Your goal:
Report every line of the entries that contains the word "Щітка".

*** Supplied entries Section Begins ***

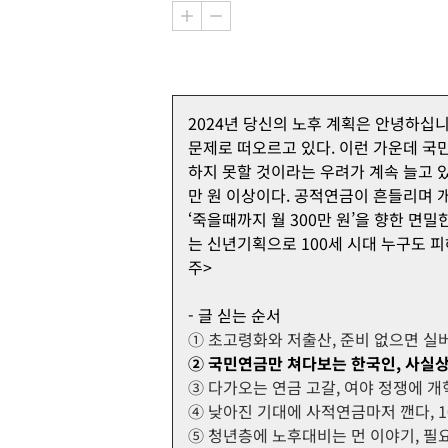
2024년 당신의 노후 계획은 안녕하십
문제로 떠오르고 있다. 이런 가운데 국
하지 못할 것이라는 우려가 계속 늘고 있
만 원 이상이다. 공적연금이 흔들리며
‘죽을때까지 월 300만 원’을 향한 면
는 신년기획으로 100세 시대 누구도 피
주>
- 글 싣는 순서
① 초고령화와 저출산, 준비 없으면 실
② 국민연금만 쳐다보는 한국인, 사실상
③ 다가오는 연금 고갈, 여야 정쟁에 
④ 낮아진 기대에 사적연금마저 깬다, 1
⑤ 청년층에 노후대비는 먼 이야기, 필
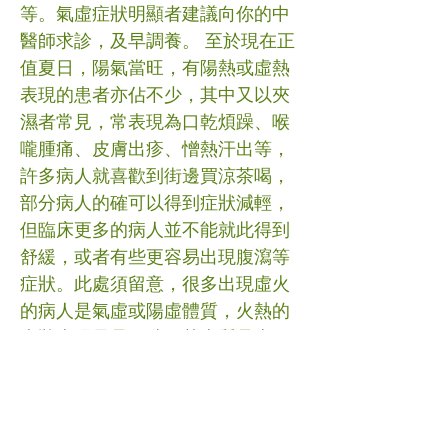
等。氣虛症狀明顯者建議向你的中
醫師求診，及早調養。 至於現在正
值夏日，陽氣當旺，有陽熱或虛熱
表現的患者亦佔不少，其中又以夾
濕者常見，常表現為口乾煩躁、喉
嚨腫痛、皮膚出疹、憎熱汗出等，
許多病人就喜歡到街邊買涼茶喝，
部分病人的確可以得到症狀減輕，
但臨床更多的病人並不能就此得到
舒緩，或者有些更容易出現腹瀉等
症狀。此處須留意，很多出現虛火
的病人是氣虛或陽虛體質，火熱的
症狀表現只是一時，其本質是土不
伏火，即是脾虛氣虛所以包不住
火，所以火才上竄引起症狀，所以
不建議不明就裏飲用過多涼茶，最
好是在中醫師指導下購買茶飲。 #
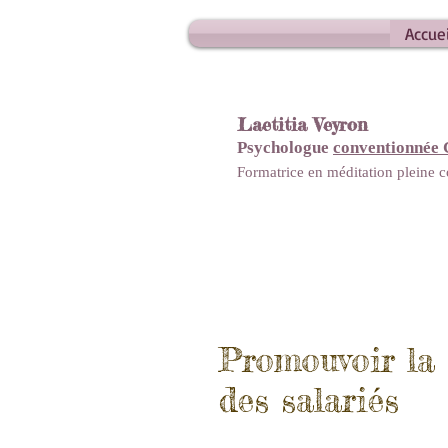
Accuei
Laetitia Veyron
Psychologue
conventionnée
Formatrice en méditation pleine
Promouvoir la 
des salariés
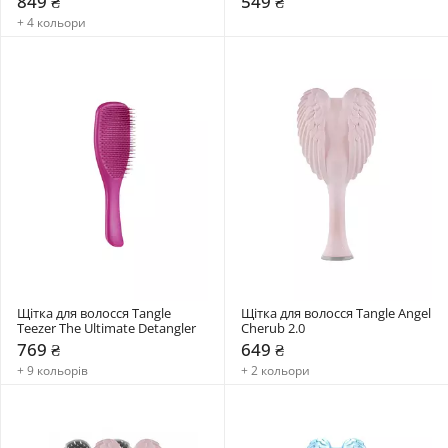
849 ₴
549 ₴
+ 4 кольори
Щітка для волосся Tangle 
Щітка для волосся Tangle Angel 
Teezer The Ultimate Detangler
Cherub 2.0
769 ₴
649 ₴
+ 9 кольорів
+ 2 кольори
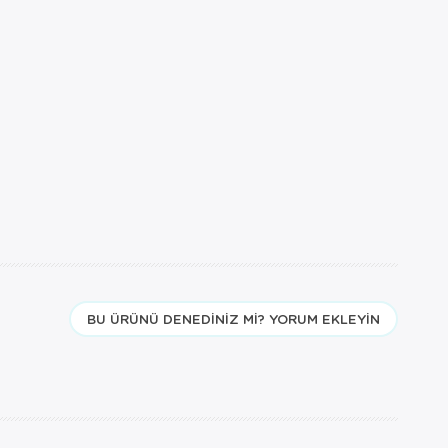
BU ÜRÜNÜ DENEDINIZ MI? YORUM EKLEYIN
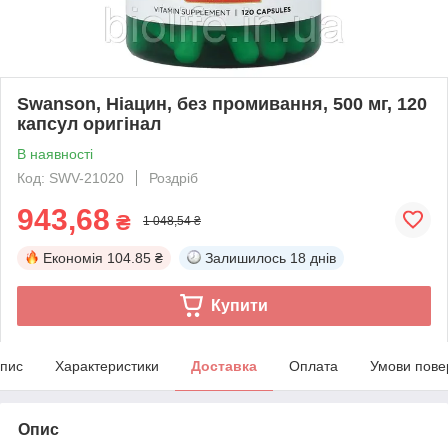
Swanson, Ніацин, без промивання, 500 мг, 120
капсул оригінал
В наявності
Код: SWV-21020
Роздріб
943,68
₴
1 048,54 ₴
Економія
104.85 ₴
Залишилось
18 днів
Купити
пис
Характеристики
Доставка
Оплата
Умови пове
Опис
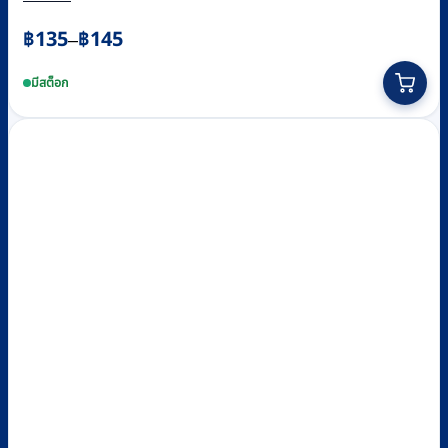
Price
฿
135
฿
145
–
range:
This
฿135
product
มีสต็อก
through
has
multiple
฿145
variants.
The
options
may
be
chosen
on
the
product
page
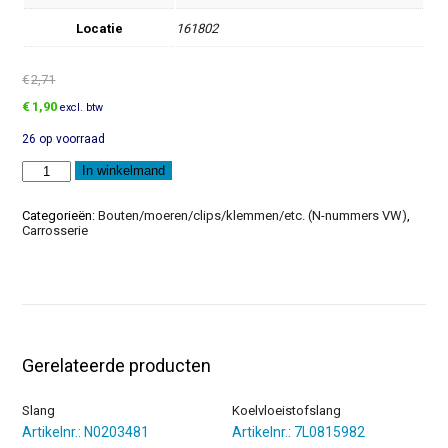
Locatie
161802
€
2,71
Oorspronkelijke
Huidige
€
1,90
excl. btw
prijs
prijs
26 op voorraad
was:
is:
€2,71.
€1,90.
Zeskantbout
In winkelmand
aantal
Categorieën:
Bouten/moeren/clips/klemmen/etc. (N-nummers VW)
,
Carrosserie
Gerelateerde producten
Slang
Koelvloeistofslang
Artikelnr.: N0203481
Artikelnr.: 7L0815982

*** Supplied entries Section Ends ***

Task answer:
Щітка для волосся Tangle 
Щітка для волосся Tangle Angel 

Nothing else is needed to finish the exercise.